The next logical evolution is writing a bot that responds with "yes" and some BOFH-style explanation in your stead when securitybot comes asking.

Which is my way of saying that those automatic queries will likely start to annoy folks very soon, and they'll find a way not to deal with them.


I could get on board with BOFH mad libs.


Interesting timing given that Netflix announced an open source security offering of their own: http://techblog.netflix.com/2017/02/introducing-netflix-stet...



If I am reading this correctly, I'm a little surprised that Dropbox is sending their security problems through another company's (Slack's) chat system.


I think that once you make then decision to use another companies chat system, you have to recognize that just about any information might end up on it.
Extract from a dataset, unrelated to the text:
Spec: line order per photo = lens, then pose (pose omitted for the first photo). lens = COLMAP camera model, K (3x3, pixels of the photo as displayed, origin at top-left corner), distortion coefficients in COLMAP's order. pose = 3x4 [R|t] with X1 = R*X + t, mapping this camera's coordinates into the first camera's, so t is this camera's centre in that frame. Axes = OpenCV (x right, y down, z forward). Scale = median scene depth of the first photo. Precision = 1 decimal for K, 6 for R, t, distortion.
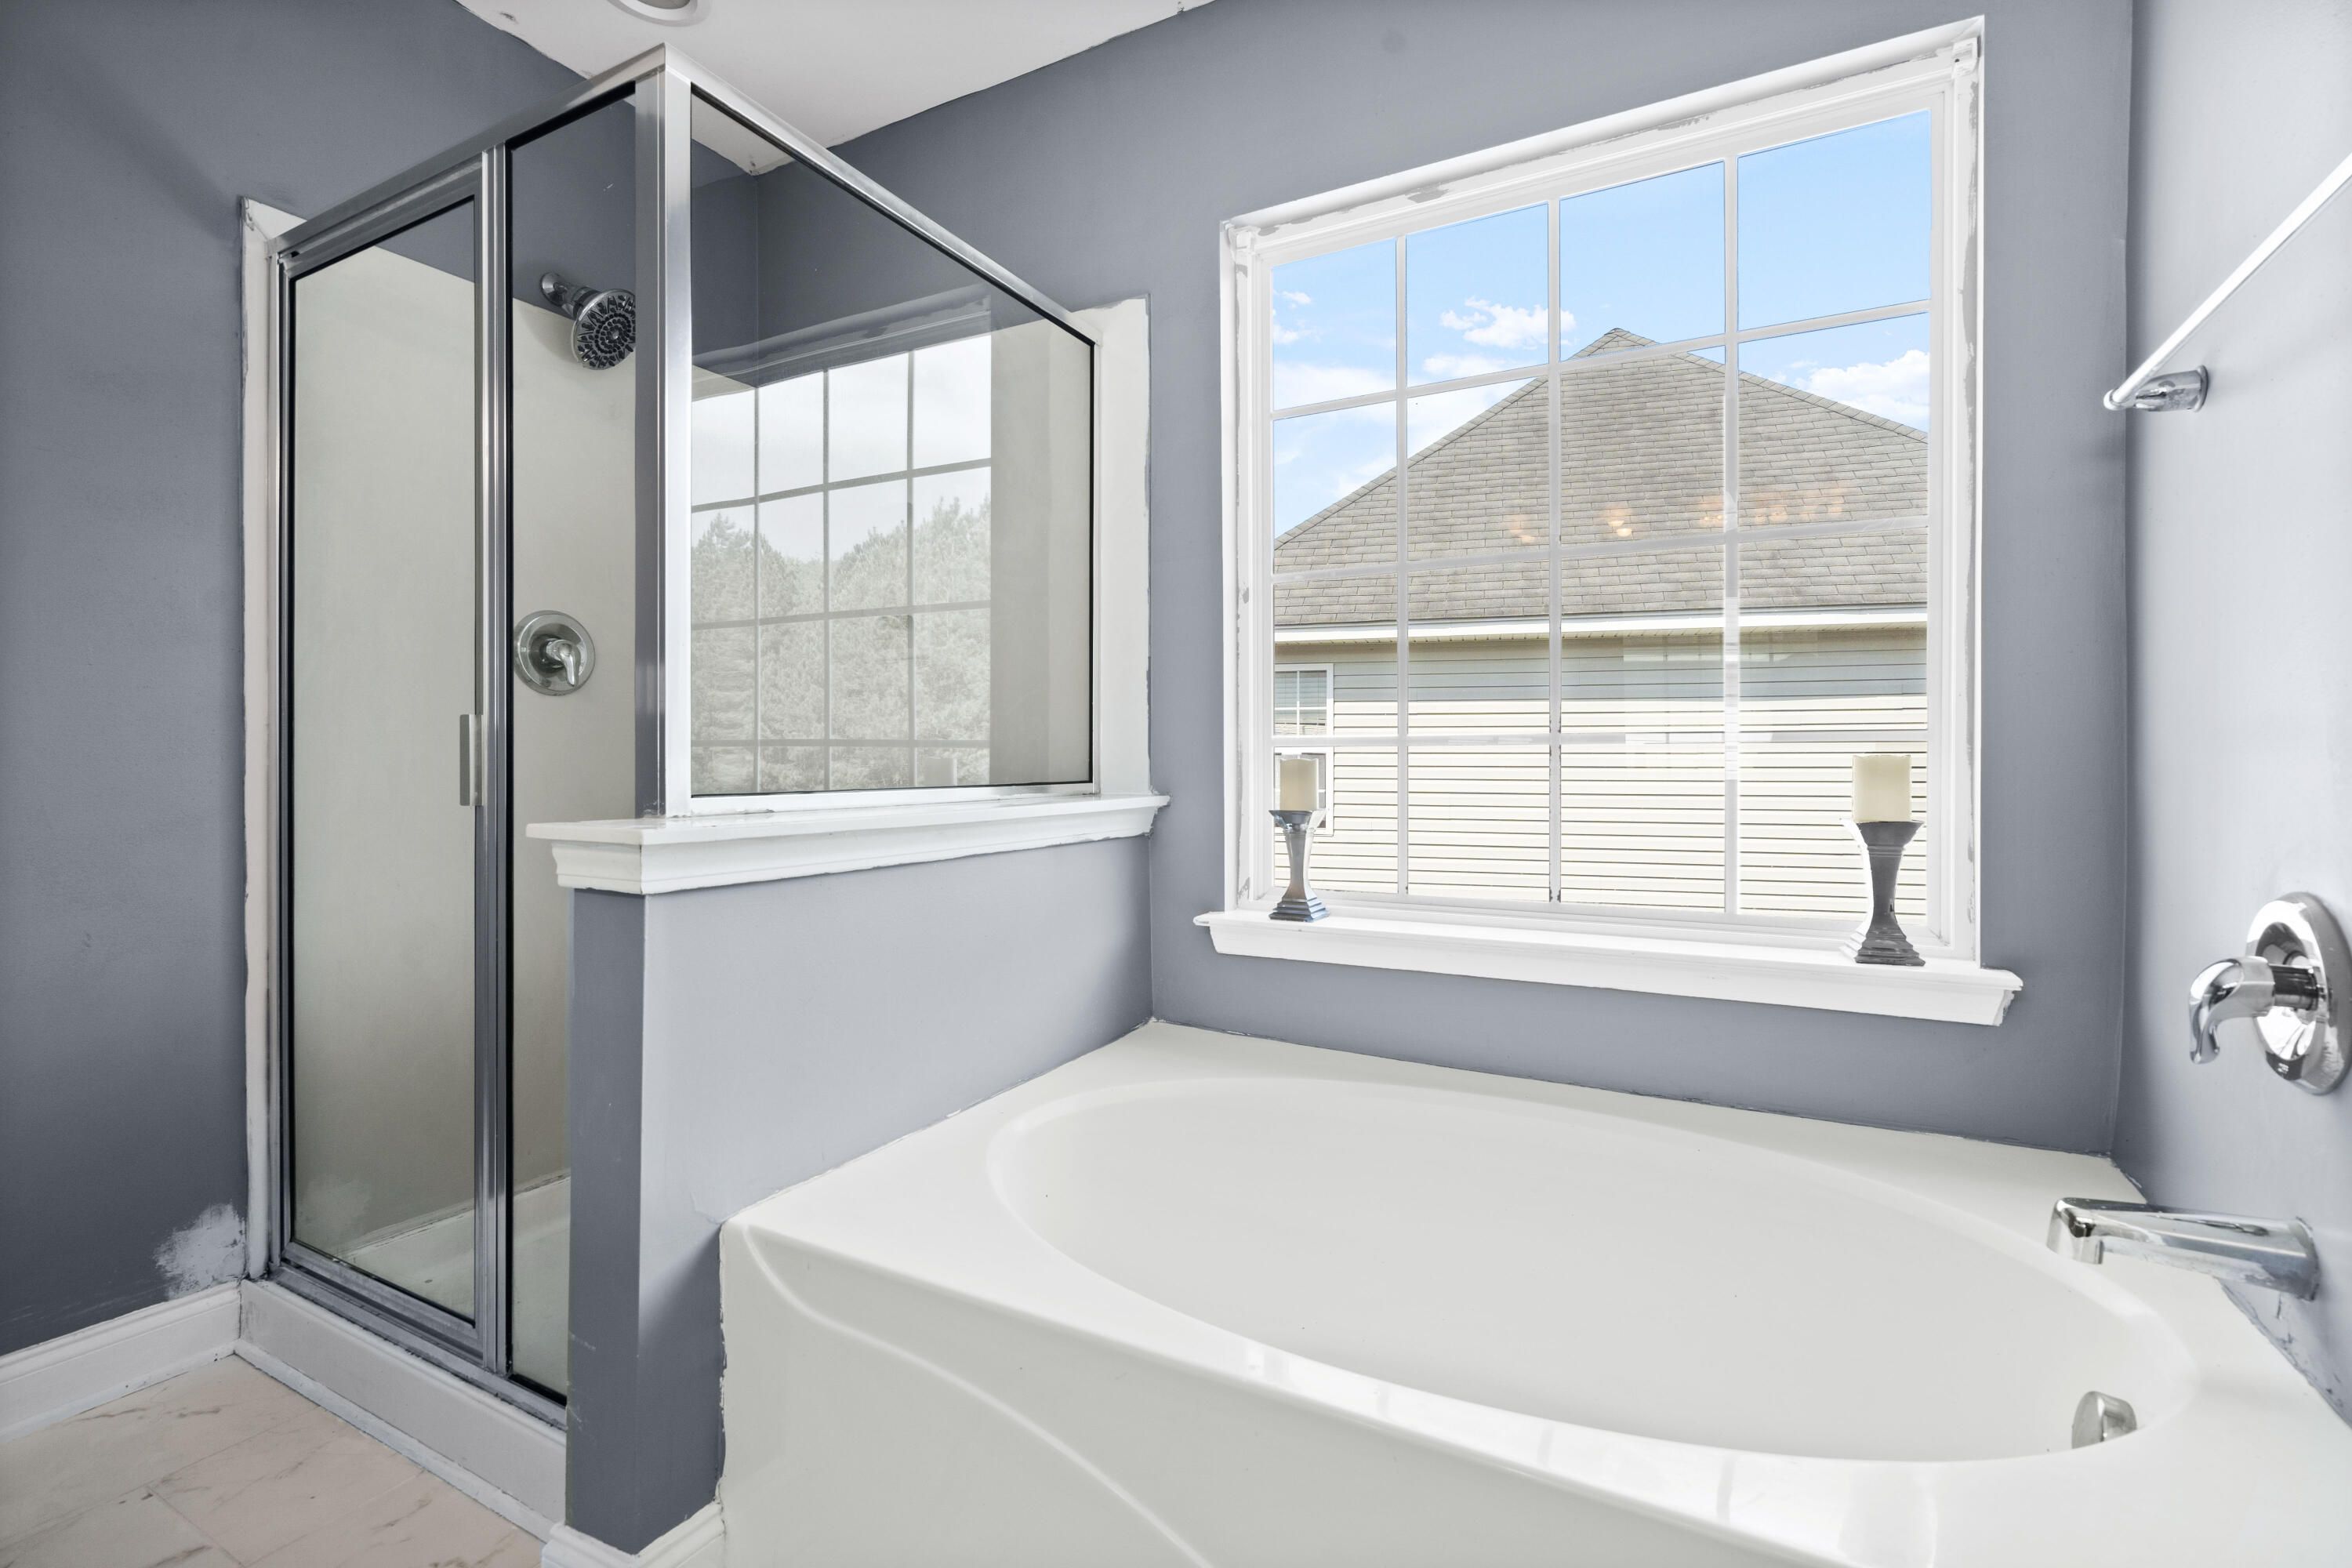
lens RADIAL K [[1068.7, 0, 1185.8], [0, 1068.7, 765.4], [0, 0, 1]] dist [-0.001651, 0.001097]
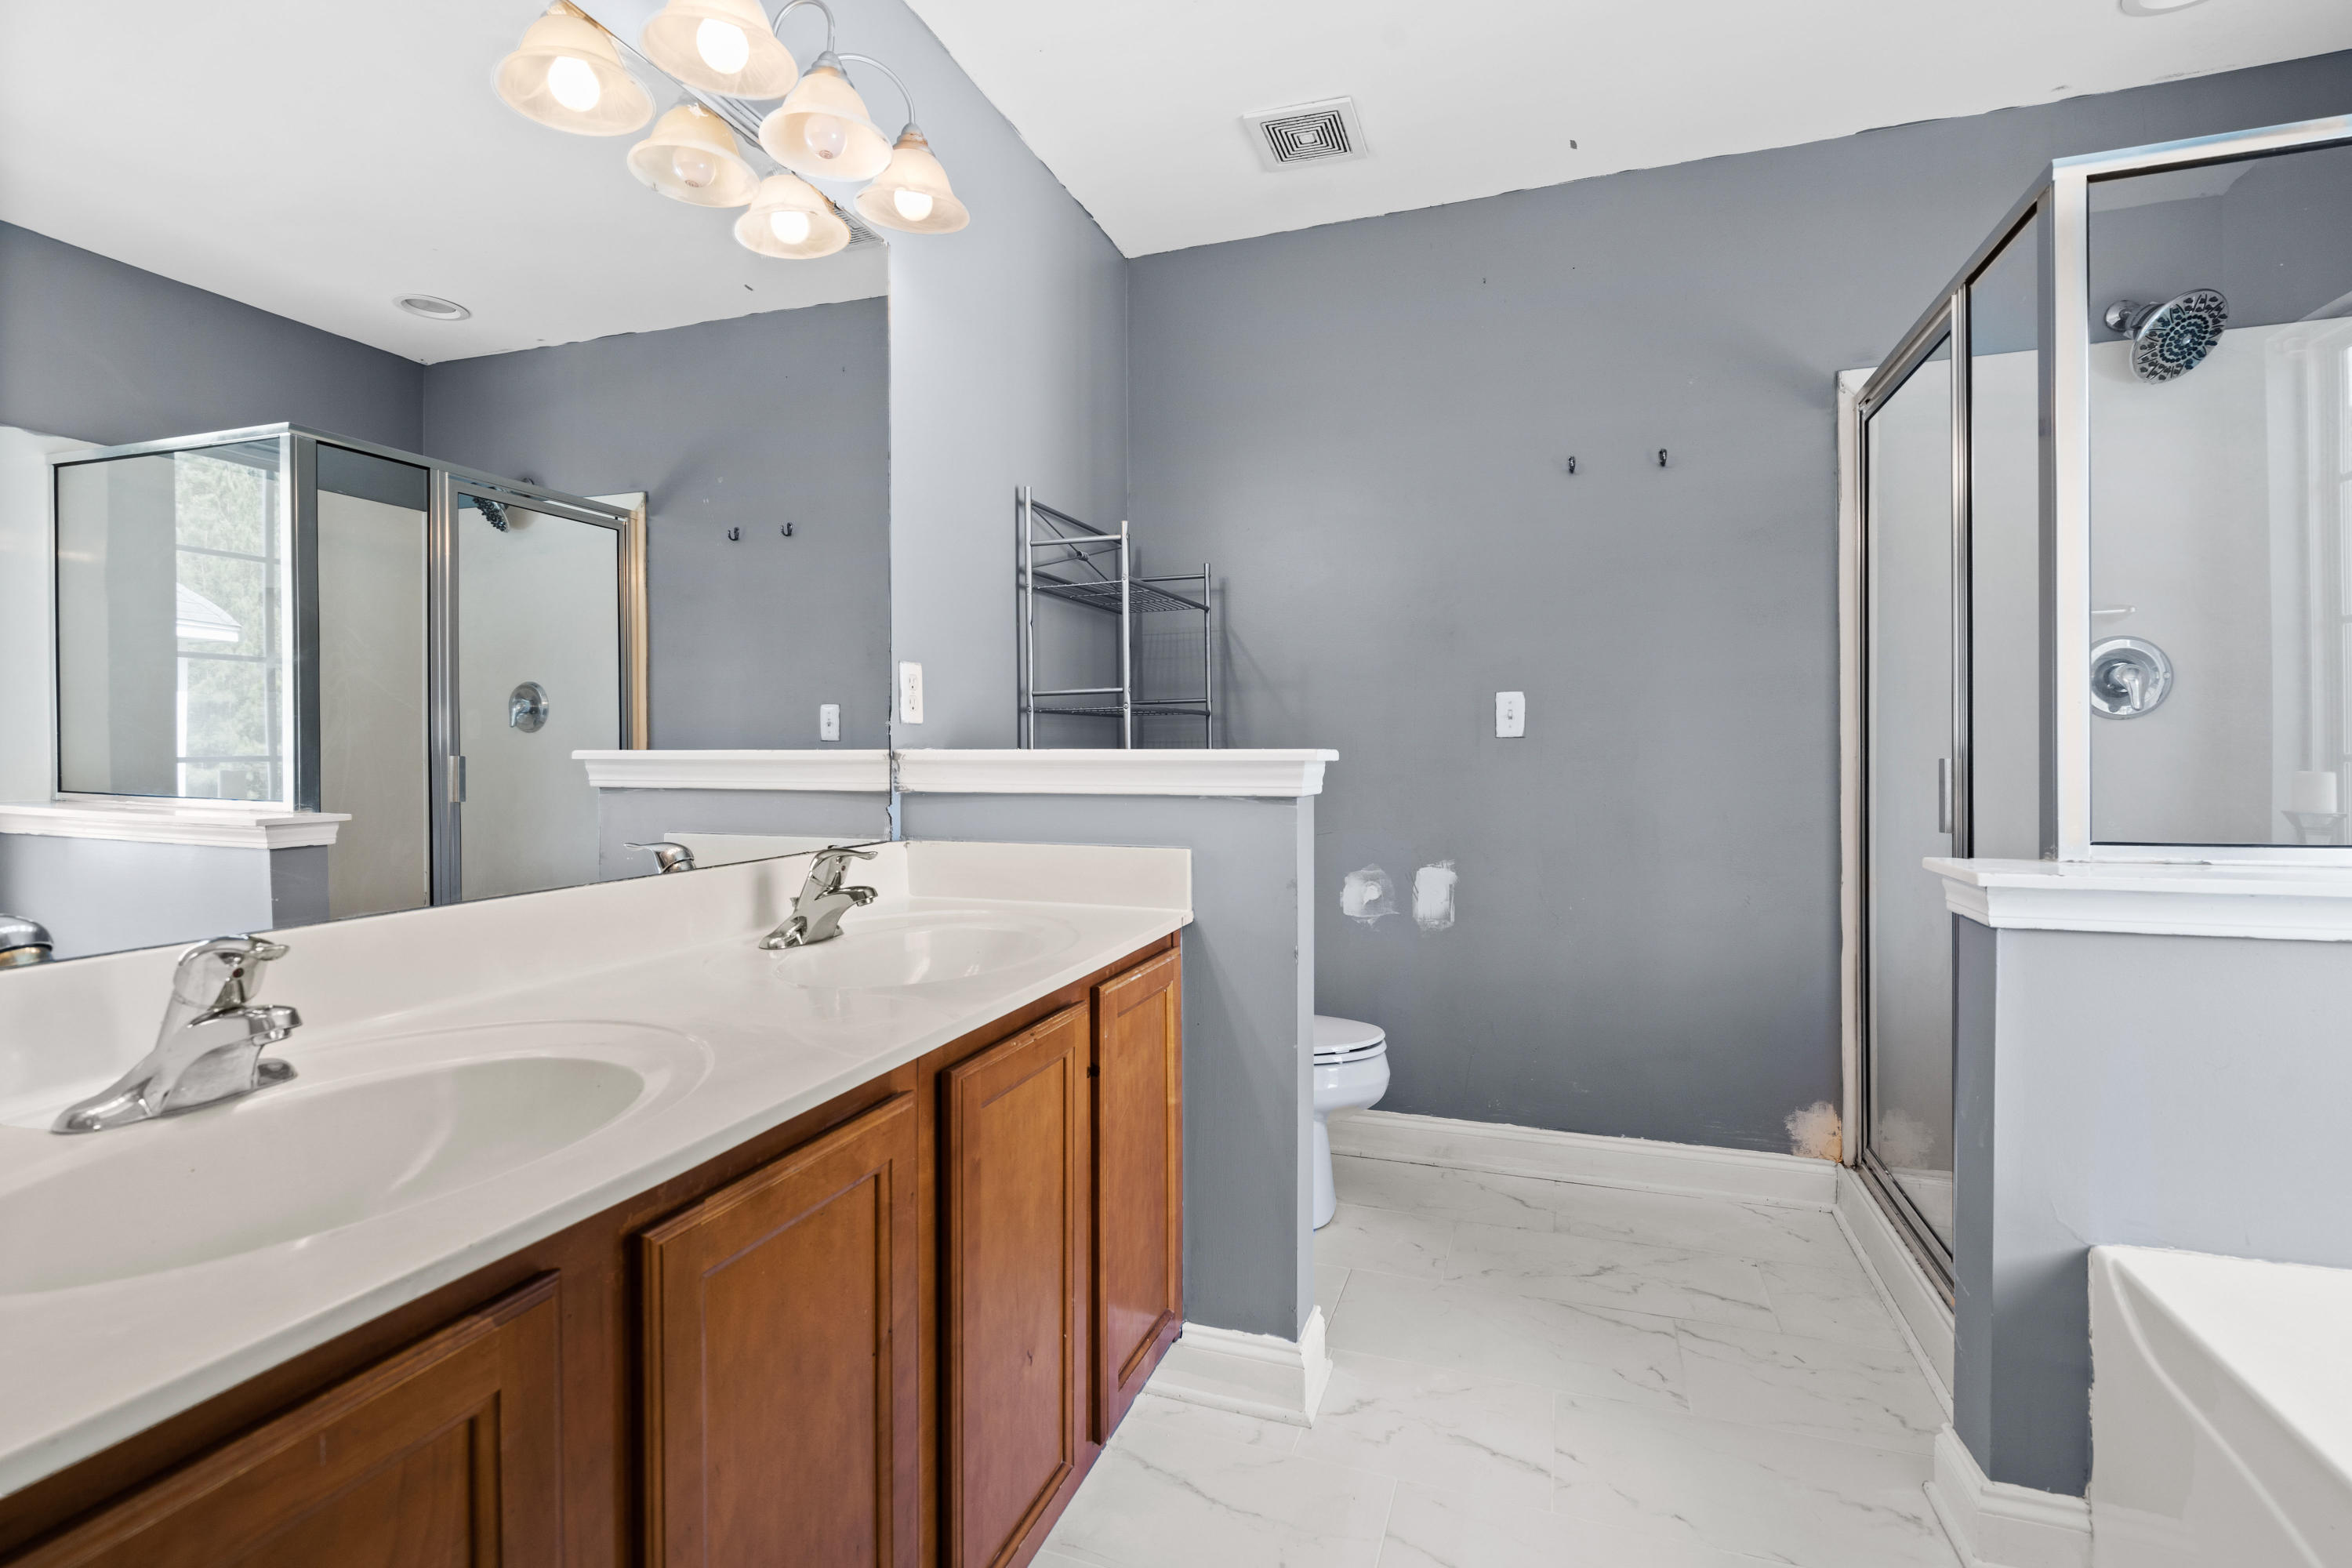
lens RADIAL K [[1068.7, 0, 1185.8], [0, 1068.7, 765.4], [0, 0, 1]] dist [-0.001651, 0.001097]
pose [[0.166932, 0.013389, -0.985877, 0.330885], [0.004101, 0.999890, 0.014274, -0.052016], [0.985960, -0.006425, 0.166859, -0.050951]]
I can't imagine trying to educate users (outside of an environment in which this thinking is normal) about what can and cannot go over which medium.

The realtime(ish) notifications and questions that they describe in the blog post seem relatively benign compared to say, product planning discussions.

Disclaimer: I used to work at Dropbox and know the individuals involved


Netflix uses another companies infrastructure (AWS), and I'd suspect another company for source control.

Most of the world is doing this now. It's cheaper, easier and in most cases more secure.


That was my concern too. What are the security aspects behind it?


Everyone uses Gmail & Hangouts, and no one bats an eye.


The sql executes they are using build queries with "%s" instead of using ? parameters. I guess they foresee that those scripts only see friendly data but it's better to be safe than sorry and protect against sql injection from day 1.

Example https://github.com/dropbox/securitybot/blob/master/plugins/s...


I work on the security engineering team at Dropbox, and help manage our open source programmes.

Note that we aren't doing ``.format()`` or ``%``, but passing the fill text as the second parameter to ``.execute()`` — this is the correct way to protect against SQLi using MySQLdb.

I actually mistakenly thought this was SQLi when I was reviewing this code for release. Unfortunately, the MySQLdb documentation doesn't make that obvious.

See http://stackoverflow.com/a/7929438


This is very interesting. I worked on a similar project, but somewhat different. It's a Slack bot that monitors your Slack channels for indicators (IPs, URLs, files, etc.) and alerts you to possible threats, such as phishing attacks. Your Slack channel is as good an attack vector as anything else.

https://github.com/swimlane/makobot


Ideally you can practice immutable infrastructure and avoid running any ad-hoc commands on non-dev systems. Especially administrative ones using sudo. Takes a bit of a culture shift though if people aren't used to working that way.


Because I love replacing an elastic search cluster when changing a single parameter.

Immutable infrastructure is great for stateless micro services, everything else not so much.


Ideally you implement a middle ground of declarative (but not necessarily immutable) infrastructure where changes are diffed. Terraform does this pretty nicely.


I hear what you're saying, but we've got elastic search in Terraform as a module, and you dare not make mods to an existing cluster; Terraform will dutifully tear that cluster down depending on the changes you make (I mean, sure, use a "plan" first, but still).


Yea, unfortunately Terraform often insists on a full teardown when it would be possible to make an incremental update.


Agree, Terraform is awesome and we love it (https://blog.elasticbyte.net/getting-started-with-terraform-...). Howerver sometimes changes that should patch, instead result in destroying and re-creating instances which can be scary.


Quit using terraform as a complete monolith and modularize it.


See the title "getting started..."


To get around HN's hug of death taking out the dropbox blog:

http://archive.is/NqfmG


Email is pretty good for this and it's easier to backup and it's easier to BCC multiple addresses hosted on separate servers.


Why is accidentally invoking nmap and/or any port scan generating logs that humans were looking through?